Trecho do documento
Moradores do Parque Jurupará recorreram ao prefeito de Ibiúna, Mário Pires, para tentar frear a série de reintegrações de posse ordenadas pelo governo do estado.
Na reunião, na sede da prefeitura, a Associação AJA Sustentável apresentou documentos provando que os moradores têm legitimação de posse, matrícula e escritura de suas propriedades.
Segundo o grupo, diversas casas já foram demolidas sem indenização, impedindo inclusive a retirada de bens. A última foi a residência de um homem que estava na hemodiálise e quando chegou seu imóvel estava no chão.
Uma das líderes do grupo explicou que os moradores são acusados de invadir o Parque Jurupará, mas todos têm documentos como matrícula, domínio da terra; posse por usucapião da área com assinatura de juiz. “Estamos falando de documentos com fé pública, com registro em cartório”, disse.

Solicitação de tarefa 1
Transcreva a parte do texto sobre o Parque Jurupará que começa em "Na reunião, na" e termina em "estava no chão.".
Solicitação de tarefa 2
Liste o que, segundo o texto sobre o Parque Jurupará, os documentos apresentados pela Associação AJA Sustentável na reunião provam que os moradores têm.
Solicitação de tarefa 3
No texto sobre o Parque Jurupará, a quem os moradores recorreram para tentar frear as reintegrações de posse?

Registros salvos
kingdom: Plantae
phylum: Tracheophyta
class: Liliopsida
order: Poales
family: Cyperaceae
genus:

Solução proposta 1
Na reunião, na sede da prefeitura, a Associação AJA Sustentável apresentou documentos provando que os moradores têm legitimação de posse, matrícula e escritura de suas propriedades.
Segundo o grupo, diversas casas já foram demolidas sem indenização, impedindo inclusive a retirada de bens. A última foi a residência de um homem que estava na hemodiálise e quando chegou seu imóvel estava no chão.

Solução proposta 2
Legitimação de posse, matrícula e escritura de suas propriedades.

Solução proposta 3
Ao prefeito de Ibiúna, Mário Pires.